(Beginning of DATA EXTRACTS)
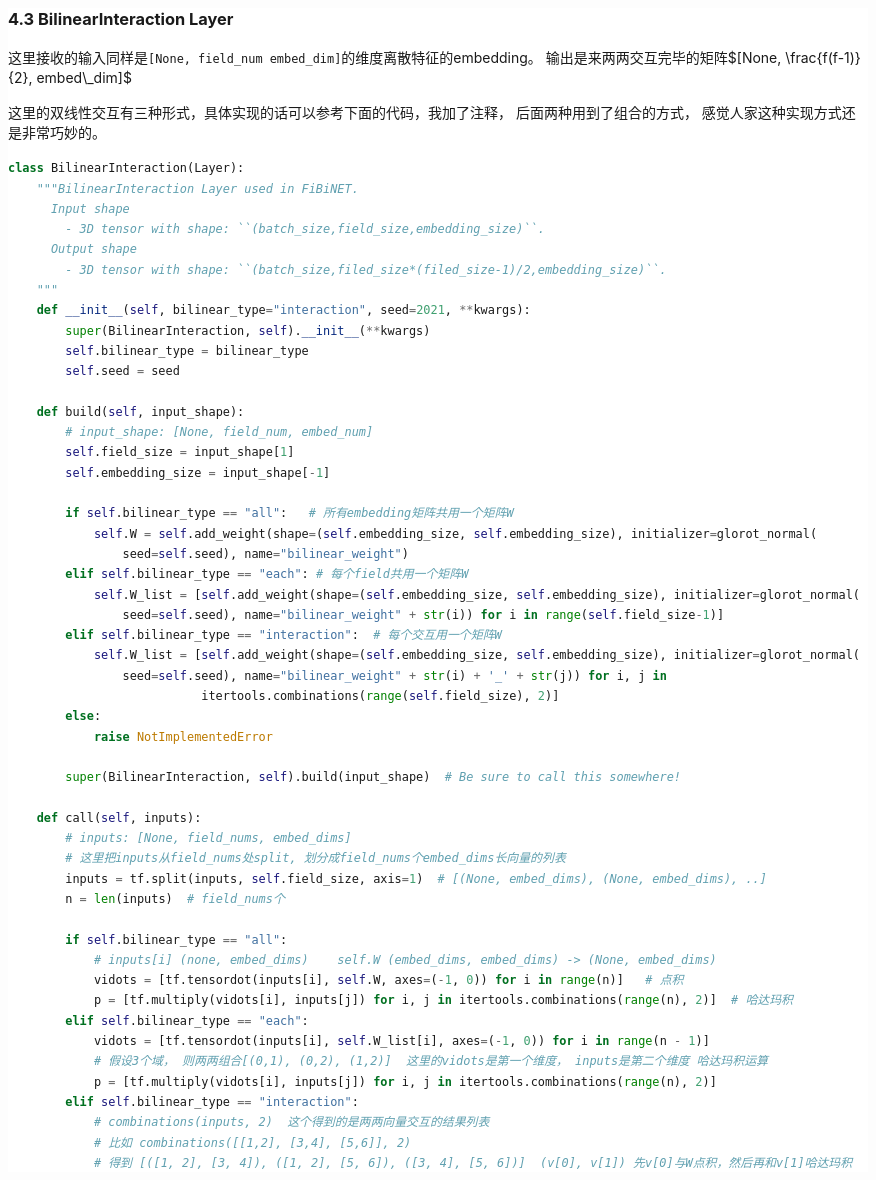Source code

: ### 4.3 BilinearInteraction Layer
这里接收的输入同样是`[None, field_num embed_dim]`的维度离散特征的embedding。 输出是来两两交互完毕的矩阵$[None, \frac{f(f-1)}{2}, embed\_dim]$

这里的双线性交互有三种形式，具体实现的话可以参考下面的代码，我加了注释， 后面两种用到了组合的方式， 感觉人家这种实现方式还是非常巧妙的。
```python
class BilinearInteraction(Layer):
    """BilinearInteraction Layer used in FiBiNET.
      Input shape
        - 3D tensor with shape: ``(batch_size,field_size,embedding_size)``.
      Output shape
        - 3D tensor with shape: ``(batch_size,filed_size*(filed_size-1)/2,embedding_size)``.
    """
    def __init__(self, bilinear_type="interaction", seed=2021, **kwargs):
        super(BilinearInteraction, self).__init__(**kwargs)
        self.bilinear_type = bilinear_type
        self.seed = seed
    
    def build(self, input_shape):
        # input_shape: [None, field_num, embed_num]
        self.field_size = input_shape[1]
        self.embedding_size = input_shape[-1]
        
        if self.bilinear_type == "all":   # 所有embedding矩阵共用一个矩阵W
            self.W = self.add_weight(shape=(self.embedding_size, self.embedding_size), initializer=glorot_normal(
                seed=self.seed), name="bilinear_weight")
        elif self.bilinear_type == "each": # 每个field共用一个矩阵W
            self.W_list = [self.add_weight(shape=(self.embedding_size, self.embedding_size), initializer=glorot_normal(
                seed=self.seed), name="bilinear_weight" + str(i)) for i in range(self.field_size-1)]
        elif self.bilinear_type == "interaction":  # 每个交互用一个矩阵W
            self.W_list = [self.add_weight(shape=(self.embedding_size, self.embedding_size), initializer=glorot_normal(
                seed=self.seed), name="bilinear_weight" + str(i) + '_' + str(j)) for i, j in
                           itertools.combinations(range(self.field_size), 2)]
        else:
            raise NotImplementedError

        super(BilinearInteraction, self).build(input_shape)  # Be sure to call this somewhere!

    def call(self, inputs):
        # inputs: [None, field_nums, embed_dims]
        # 这里把inputs从field_nums处split, 划分成field_nums个embed_dims长向量的列表
        inputs = tf.split(inputs, self.field_size, axis=1)  # [(None, embed_dims), (None, embed_dims), ..] 
        n = len(inputs)  # field_nums个
        
        if self.bilinear_type == "all":
            # inputs[i] (none, embed_dims)    self.W (embed_dims, embed_dims) -> (None, embed_dims)
            vidots = [tf.tensordot(inputs[i], self.W, axes=(-1, 0)) for i in range(n)]   # 点积
            p = [tf.multiply(vidots[i], inputs[j]) for i, j in itertools.combinations(range(n), 2)]  # 哈达玛积
        elif self.bilinear_type == "each":
            vidots = [tf.tensordot(inputs[i], self.W_list[i], axes=(-1, 0)) for i in range(n - 1)]
            # 假设3个域， 则两两组合[(0,1), (0,2), (1,2)]  这里的vidots是第一个维度， inputs是第二个维度 哈达玛积运算
            p = [tf.multiply(vidots[i], inputs[j]) for i, j in itertools.combinations(range(n), 2)]
        elif self.bilinear_type == "interaction":
            # combinations(inputs, 2)  这个得到的是两两向量交互的结果列表
            # 比如 combinations([[1,2], [3,4], [5,6]], 2)
            # 得到 [([1, 2], [3, 4]), ([1, 2], [5, 6]), ([3, 4], [5, 6])]  (v[0], v[1]) 先v[0]与W点积，然后再和v[1]哈达玛积
```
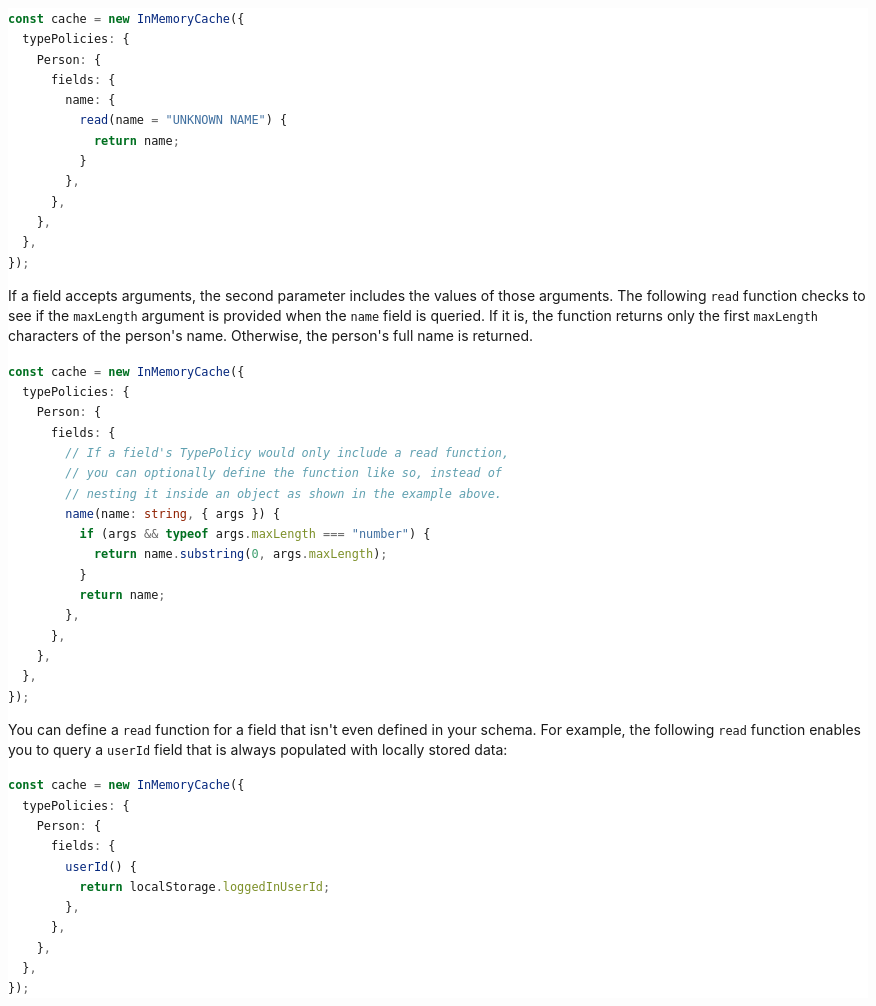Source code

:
 ```ts
const cache = new InMemoryCache({
  typePolicies: {
    Person: {
      fields: {
        name: {
          read(name = "UNKNOWN NAME") {
            return name;
          }
        },
      },
    },
  },
});
```

If a field accepts arguments, the second parameter includes the values of those arguments. The following `read` function checks to see if the `maxLength` argument is provided when the `name` field is queried. If it is, the function returns only the first `maxLength` characters of the person's name. Otherwise, the person's full name is returned.

```ts
const cache = new InMemoryCache({
  typePolicies: {
    Person: {
      fields: {
        // If a field's TypePolicy would only include a read function,
        // you can optionally define the function like so, instead of
        // nesting it inside an object as shown in the example above.
        name(name: string, { args }) {
          if (args && typeof args.maxLength === "number") {
            return name.substring(0, args.maxLength);
          }
          return name;
        },
      },
    },
  },
});
```

You can define a `read` function for a field that isn't even defined in your schema. For example, the following `read` function enables you to query a `userId` field that is always populated with locally stored data:

```ts
const cache = new InMemoryCache({
  typePolicies: {
    Person: {
      fields: {
        userId() {
          return localStorage.loggedInUserId;
        },
      },
    },
  },
});
```
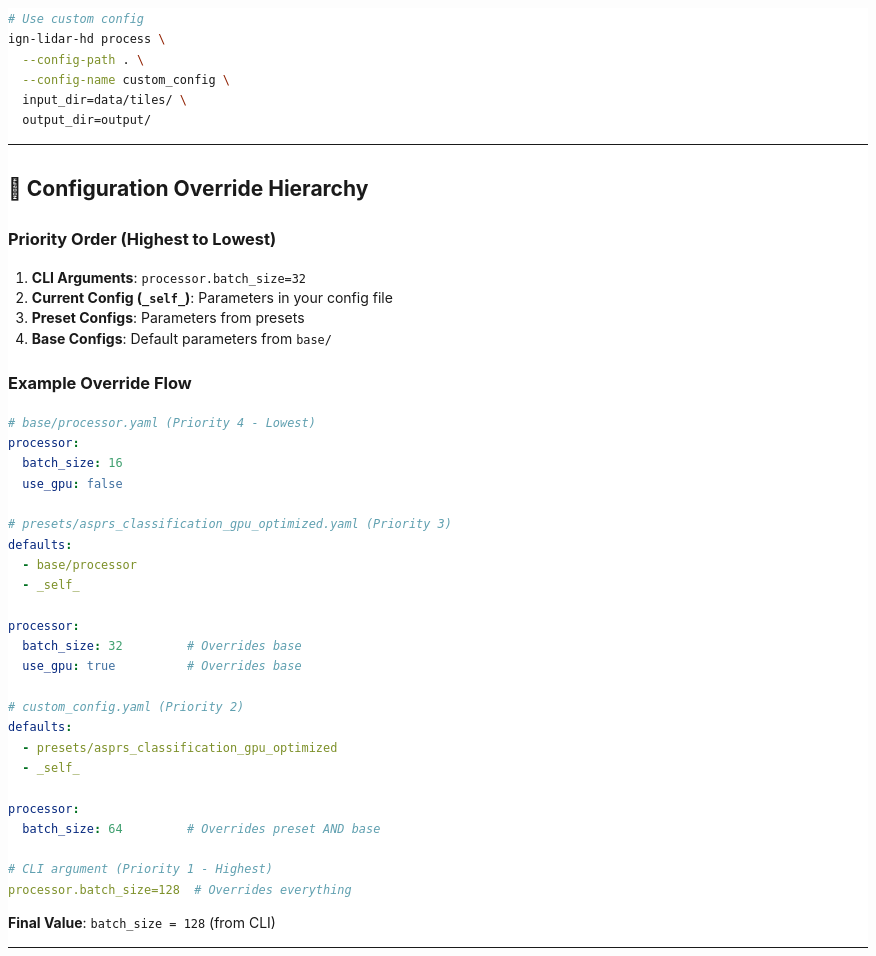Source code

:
 ```bash
# Use custom config
ign-lidar-hd process \
  --config-path . \
  --config-name custom_config \
  input_dir=data/tiles/ \
  output_dir=output/
```

---

## 🔄 Configuration Override Hierarchy

### Priority Order (Highest to Lowest)

1. **CLI Arguments**: `processor.batch_size=32`
2. **Current Config (`_self_`)**: Parameters in your config file
3. **Preset Configs**: Parameters from presets
4. **Base Configs**: Default parameters from `base/`

### Example Override Flow

```yaml
# base/processor.yaml (Priority 4 - Lowest)
processor:
  batch_size: 16
  use_gpu: false

# presets/asprs_classification_gpu_optimized.yaml (Priority 3)
defaults:
  - base/processor
  - _self_

processor:
  batch_size: 32         # Overrides base
  use_gpu: true          # Overrides base

# custom_config.yaml (Priority 2)
defaults:
  - presets/asprs_classification_gpu_optimized
  - _self_

processor:
  batch_size: 64         # Overrides preset AND base

# CLI argument (Priority 1 - Highest)
processor.batch_size=128  # Overrides everything
```

**Final Value**: `batch_size = 128` (from CLI)

---
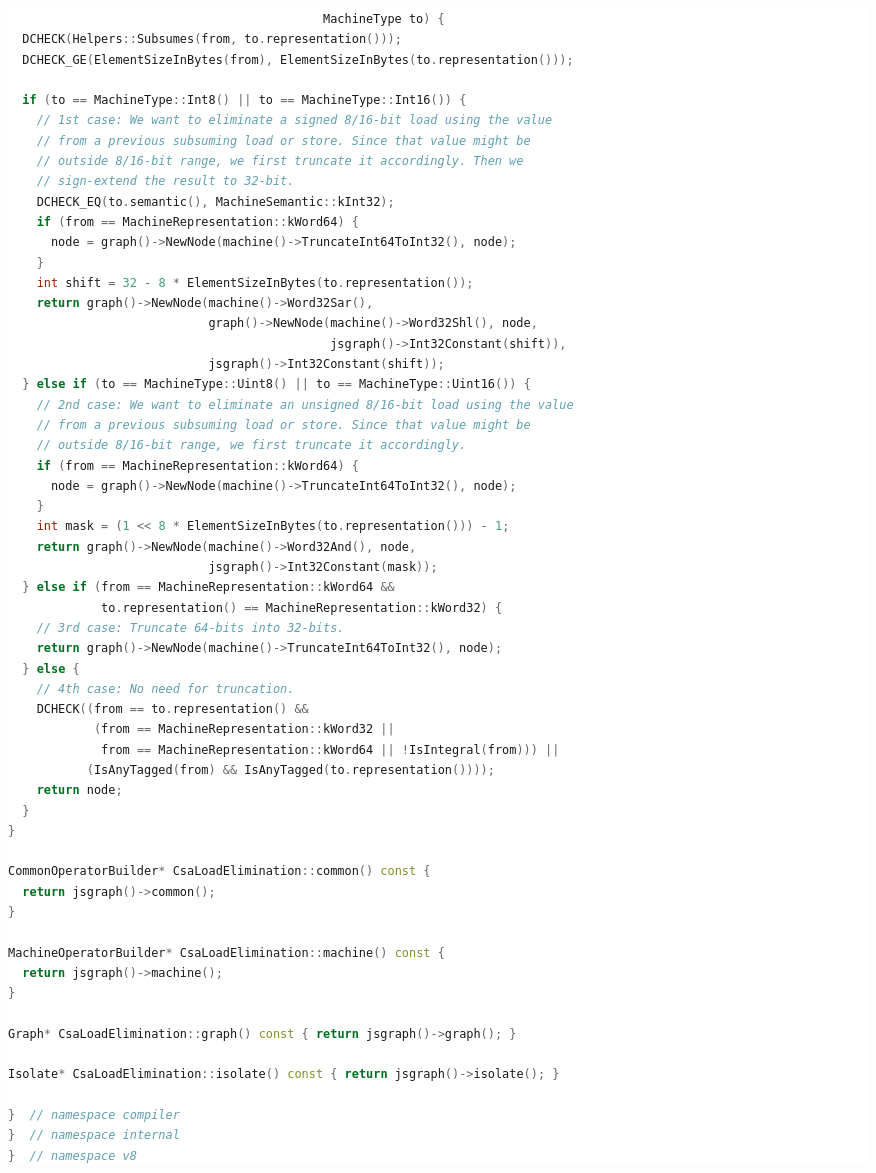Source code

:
 ```cpp
                                            MachineType to) {
  DCHECK(Helpers::Subsumes(from, to.representation()));
  DCHECK_GE(ElementSizeInBytes(from), ElementSizeInBytes(to.representation()));

  if (to == MachineType::Int8() || to == MachineType::Int16()) {
    // 1st case: We want to eliminate a signed 8/16-bit load using the value
    // from a previous subsuming load or store. Since that value might be
    // outside 8/16-bit range, we first truncate it accordingly. Then we
    // sign-extend the result to 32-bit.
    DCHECK_EQ(to.semantic(), MachineSemantic::kInt32);
    if (from == MachineRepresentation::kWord64) {
      node = graph()->NewNode(machine()->TruncateInt64ToInt32(), node);
    }
    int shift = 32 - 8 * ElementSizeInBytes(to.representation());
    return graph()->NewNode(machine()->Word32Sar(),
                            graph()->NewNode(machine()->Word32Shl(), node,
                                             jsgraph()->Int32Constant(shift)),
                            jsgraph()->Int32Constant(shift));
  } else if (to == MachineType::Uint8() || to == MachineType::Uint16()) {
    // 2nd case: We want to eliminate an unsigned 8/16-bit load using the value
    // from a previous subsuming load or store. Since that value might be
    // outside 8/16-bit range, we first truncate it accordingly.
    if (from == MachineRepresentation::kWord64) {
      node = graph()->NewNode(machine()->TruncateInt64ToInt32(), node);
    }
    int mask = (1 << 8 * ElementSizeInBytes(to.representation())) - 1;
    return graph()->NewNode(machine()->Word32And(), node,
                            jsgraph()->Int32Constant(mask));
  } else if (from == MachineRepresentation::kWord64 &&
             to.representation() == MachineRepresentation::kWord32) {
    // 3rd case: Truncate 64-bits into 32-bits.
    return graph()->NewNode(machine()->TruncateInt64ToInt32(), node);
  } else {
    // 4th case: No need for truncation.
    DCHECK((from == to.representation() &&
            (from == MachineRepresentation::kWord32 ||
             from == MachineRepresentation::kWord64 || !IsIntegral(from))) ||
           (IsAnyTagged(from) && IsAnyTagged(to.representation())));
    return node;
  }
}

CommonOperatorBuilder* CsaLoadElimination::common() const {
  return jsgraph()->common();
}

MachineOperatorBuilder* CsaLoadElimination::machine() const {
  return jsgraph()->machine();
}

Graph* CsaLoadElimination::graph() const { return jsgraph()->graph(); }

Isolate* CsaLoadElimination::isolate() const { return jsgraph()->isolate(); }

}  // namespace compiler
}  // namespace internal
}  // namespace v8
```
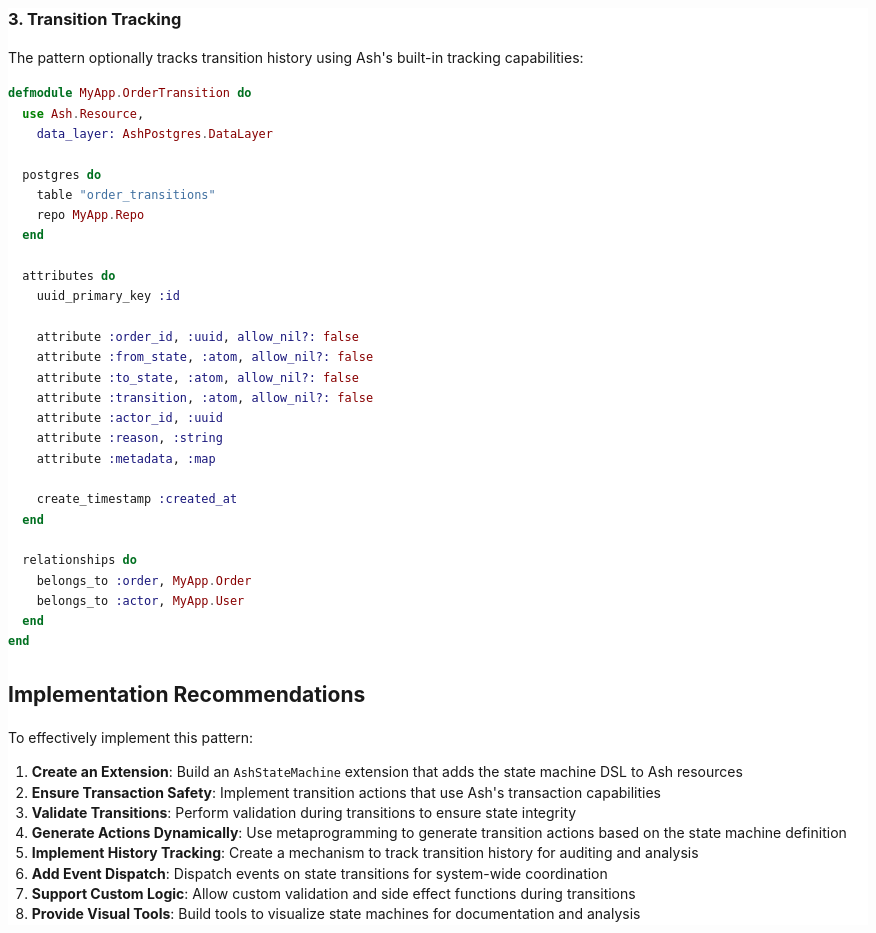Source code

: 
### 3. Transition Tracking

The pattern optionally tracks transition history using Ash's built-in tracking capabilities:

```elixir
defmodule MyApp.OrderTransition do
  use Ash.Resource,
    data_layer: AshPostgres.DataLayer

  postgres do
    table "order_transitions"
    repo MyApp.Repo
  end

  attributes do
    uuid_primary_key :id
    
    attribute :order_id, :uuid, allow_nil?: false
    attribute :from_state, :atom, allow_nil?: false
    attribute :to_state, :atom, allow_nil?: false
    attribute :transition, :atom, allow_nil?: false
    attribute :actor_id, :uuid
    attribute :reason, :string
    attribute :metadata, :map
    
    create_timestamp :created_at
  end

  relationships do
    belongs_to :order, MyApp.Order
    belongs_to :actor, MyApp.User
  end
end
```

## Implementation Recommendations

To effectively implement this pattern:

1. **Create an Extension**: Build an `AshStateMachine` extension that adds the state machine DSL to Ash resources
2. **Ensure Transaction Safety**: Implement transition actions that use Ash's transaction capabilities
3. **Validate Transitions**: Perform validation during transitions to ensure state integrity
4. **Generate Actions Dynamically**: Use metaprogramming to generate transition actions based on the state machine definition
5. **Implement History Tracking**: Create a mechanism to track transition history for auditing and analysis
6. **Add Event Dispatch**: Dispatch events on state transitions for system-wide coordination
7. **Support Custom Logic**: Allow custom validation and side effect functions during transitions
8. **Provide Visual Tools**: Build tools to visualize state machines for documentation and analysis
(End of DATA EXTRACTS)
PROMPT:
Copy all lines above where "Overrides" is present.

REPLY:
  batch_size: 32         # Overrides base
  use_gpu: true          # Overrides base
  batch_size: 64         # Overrides preset AND base
processor.batch_size=128  # Overrides everything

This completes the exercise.